K-ras mutations have a high frequency in cancer tissues with FIGO I-II clinical stages, significantly but not in FIGO III-IV stages, hence most of the carcinomas with k-ras point mutations were in early clinical stages may indicate that k-ras mutations commonly occur as an early event in the development of carcinogenesis (2, 38). The circulating CA125 tumor marker is an antigenic determinant encoded by the MUC16 gene, which is expressed by epithelial ovarian tumors and various other pathological forms (39, 40). It is diagnosed by the monoclonal antibody OC125, which reacts with glycosylation-dependent antigens (41).
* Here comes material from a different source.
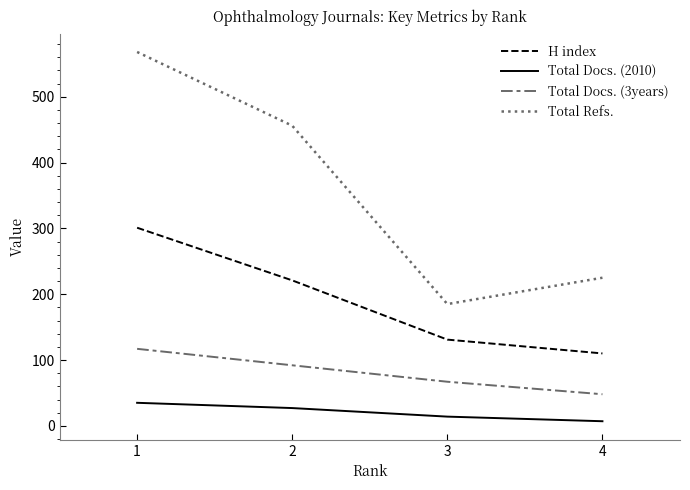

The value of Total Docs. (3years) at 1 is 60. True or false?

False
CA125 is the best ovarian cancer early detection marker to date and the results of our study showed an association between CA125 levels and histopathological characteristics of tumors. These findings were consistent with several previous studies (42, 43). Jiang et al. described that serum CA 125 levels are relevant prognostic factors in cases of ovarian carcinoma (22) and reports that postoperative serum CA 125 levels are correlated with staging, cell differentiation and survival rate in cases of ovarian carcinoma (43).
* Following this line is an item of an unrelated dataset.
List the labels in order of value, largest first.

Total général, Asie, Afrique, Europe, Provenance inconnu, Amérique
In conclusion the results of this study indicated that K-ras mutation is a common event in ovarian carcinoma and more frequently present in carcinoma of mucinous histotype and lower FIGO stage. K-ras mutations could emerge as a pivotal factor for individually tailored anti-EGFR therapies. In addition, our conclusive results demonstrate correlation between Ca125 tumor marker titers and some of histopathological characteristics of ovarian carcinoma. The measuring of the CA125 tumor marker concentration in the serum of patients with ovarian cancer might be helpful for determining the grading and staging of the tumors and could be exploited for managing pharmaceutical treatment procedures.